Что касается директоров, то они, в основном, видели в газете своего надежного помощника, и на директорских оперативках прямо обращались: «Кто у нас от газеты? Обязательно напишите о проблемах, заострите внимание на вопросах...»
И только директор Виталий Васильевич Тахтаров видел в газете своего недруга. Более того, после публикации материала о том, что завод не готов к переходу на новую систему планирования производства, с места в карьер вызвал редактора и сказал: «Газета мне не нужна! Нашлись экономисты-аналитики!» Кстати сказать, редактор, чтобы попасть к директору по служебным вопросам, должен был записаться на прием у одной из трех его секретарш.
Когда я пришла на оперативку, Тахтаров посмотрел на меня и сказал: «Я из редакции никого не приглашал». Все обернулись ко мне. Директор оперативку не начинал. Поняв, что я уходить не собираюсь, сказал: «Выйдите и впредь приходите только тогда, когда будете в списке приглашенных. Я не начну работу, пока вы не выйдете». И тогда я, думая не о себе, а об авторитете газеты, заявила: «Я не выйду, потому что уполномочена не вами, Виталий Васильевич, а парткомом, райкомом и обкомом партии». Этот «поединок» длился меньше минуты, но когда директор сказал: «Хорошо, оставайтесь, но после оперативки подойдете ко мне», зал облегченно выдохнул - напряжение спало.

Кто следующий

В обзоре писем читателей мы пытались пройтись по странному методу директора принимать заводчан по личным вопросам. За шестьдесят минут Тахтаров принимал тридцать человек. Решения ему готовились заранее. Зашедшему в кабинет, где в конце длинного стола даже не было стула для посетителя, директор, не отвечая на «здравствуйте», сухо резюмировал: «Вас увольняют правильно. Позовите следующего». «Следующим» была я. Через четырнадцать лет подошла очередь на улучшение жилья, но директор мою фамилию вычеркнул. Едва я открыла дверь, как Тахтаров резким тоном сказал: «Горький писал на чердаке. Позовите следующего». Но я в шутку парировала: «А у Льва Толстого была Ясная Поляна». От такой неслыханной дерзости все, кто сидел за столом, уткнувшись в бумаги, вдруг разом посмотрели на меня, - и я до сих пор помню единое выражение их лиц: «пиши-пропала»...
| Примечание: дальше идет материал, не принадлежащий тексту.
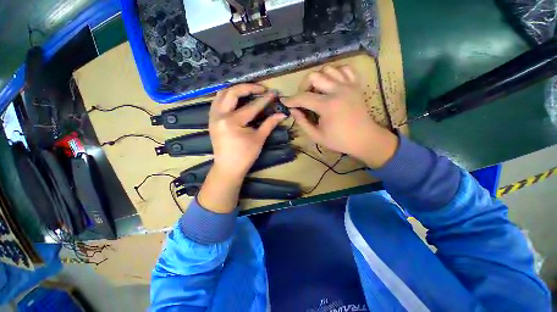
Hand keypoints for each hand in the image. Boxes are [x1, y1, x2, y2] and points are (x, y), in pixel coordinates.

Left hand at [209, 84, 286, 176]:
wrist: (228, 167)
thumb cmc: (245, 156)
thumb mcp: (259, 139)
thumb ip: (269, 124)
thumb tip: (282, 115)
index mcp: (233, 122)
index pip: (252, 106)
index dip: (264, 100)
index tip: (273, 93)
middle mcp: (220, 115)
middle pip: (233, 92)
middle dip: (248, 87)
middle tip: (261, 89)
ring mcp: (213, 116)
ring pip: (222, 94)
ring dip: (236, 89)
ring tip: (249, 91)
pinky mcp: (212, 119)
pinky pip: (217, 101)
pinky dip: (227, 96)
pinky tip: (236, 99)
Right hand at [283, 65, 397, 168]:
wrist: (365, 139)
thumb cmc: (339, 140)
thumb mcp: (316, 136)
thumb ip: (302, 122)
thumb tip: (293, 110)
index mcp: (328, 106)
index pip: (303, 97)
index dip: (291, 100)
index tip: (284, 102)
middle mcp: (338, 91)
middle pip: (314, 76)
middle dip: (303, 86)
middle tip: (303, 97)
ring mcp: (349, 85)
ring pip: (328, 69)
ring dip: (318, 78)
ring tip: (317, 91)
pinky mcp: (356, 84)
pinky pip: (344, 69)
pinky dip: (335, 73)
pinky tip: (332, 83)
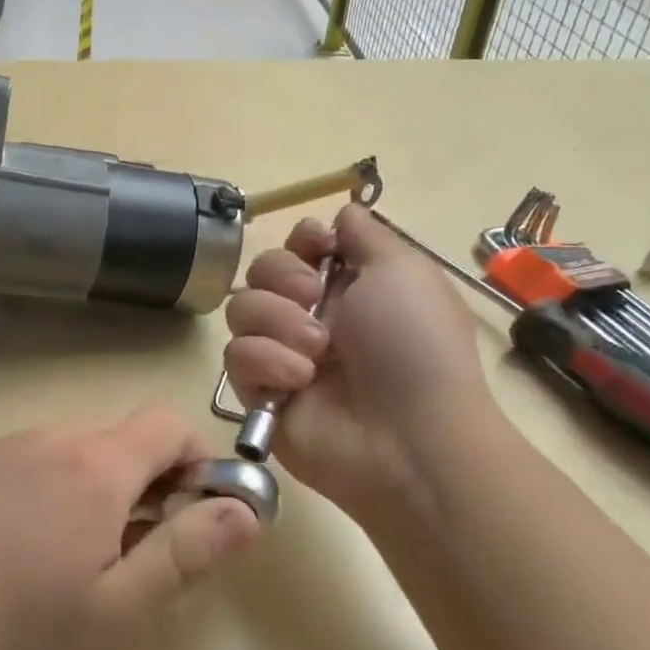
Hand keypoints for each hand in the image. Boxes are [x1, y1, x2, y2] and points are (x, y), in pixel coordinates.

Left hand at [0, 408, 262, 649]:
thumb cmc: (20, 629)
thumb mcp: (120, 609)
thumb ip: (189, 552)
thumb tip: (246, 511)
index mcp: (97, 466)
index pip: (168, 424)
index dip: (195, 460)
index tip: (190, 512)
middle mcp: (52, 438)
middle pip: (121, 437)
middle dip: (145, 480)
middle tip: (130, 549)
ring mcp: (3, 445)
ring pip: (74, 447)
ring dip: (94, 483)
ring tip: (69, 552)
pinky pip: (29, 457)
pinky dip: (47, 484)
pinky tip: (17, 543)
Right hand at [223, 204, 499, 518]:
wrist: (406, 437)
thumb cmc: (414, 344)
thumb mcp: (404, 270)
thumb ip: (367, 233)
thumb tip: (344, 212)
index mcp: (349, 285)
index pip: (299, 244)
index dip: (301, 241)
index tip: (316, 249)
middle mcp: (312, 315)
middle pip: (260, 270)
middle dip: (281, 278)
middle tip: (309, 299)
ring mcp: (283, 354)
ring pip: (240, 310)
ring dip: (276, 323)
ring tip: (315, 353)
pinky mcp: (259, 392)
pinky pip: (236, 357)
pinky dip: (266, 363)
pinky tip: (298, 383)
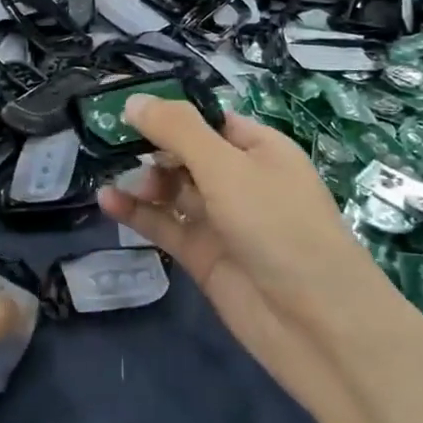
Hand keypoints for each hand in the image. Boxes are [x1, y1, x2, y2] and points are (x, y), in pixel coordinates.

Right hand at [97, 97, 396, 394]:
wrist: (317, 323)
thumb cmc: (278, 226)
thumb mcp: (227, 167)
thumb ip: (178, 131)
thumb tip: (133, 99)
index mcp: (258, 148)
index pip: (205, 118)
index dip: (166, 110)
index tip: (121, 104)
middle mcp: (239, 180)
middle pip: (184, 152)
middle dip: (148, 145)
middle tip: (105, 140)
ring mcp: (221, 219)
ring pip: (171, 190)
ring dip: (142, 180)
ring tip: (111, 175)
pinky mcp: (203, 256)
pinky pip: (165, 225)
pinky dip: (138, 213)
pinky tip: (108, 202)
Директор медленно отпустил полосатые помочи-подтяжки брюк, кои оттягивал, откинувшись в глубоком кресле, на спинке которого висел пиджак, выпрямился, всмотрелся в меня, прищурившись, как смотрит геолог на незнакомый камень, и, не поворачивая головы, дал указание зам. по кадрам: «Чтобы завтра она в редакции не работала».
Мне бы тихо уйти или пробормотать что-нибудь извинительное в свое оправдание, так нет, я возьми да и ляпни: «Вы меня не уволите, потому что за мной Союз журналистов СССР, а вот ваш хозрасчет через три месяца нам придется разгребать». До сих пор не могу понять, откуда это взялось? В неестественной тишине ко мне подошел Дужкин, представитель Главка, и вывел из кабинета.
Действительно, директора с треском сняли с должности за неэффективную работу через три месяца после описанного приема.
 
Мы снова с ним встретились через тринадцать лет, также на автозаводе, куда он приехал как частное лицо. Это был уже седой кроткий пенсионер, нисколько не похожий на грозного директора. И что интересно, он меня узнал и сказал, сдержанно улыбнувшись: «Помню заводскую газету. Смело писали».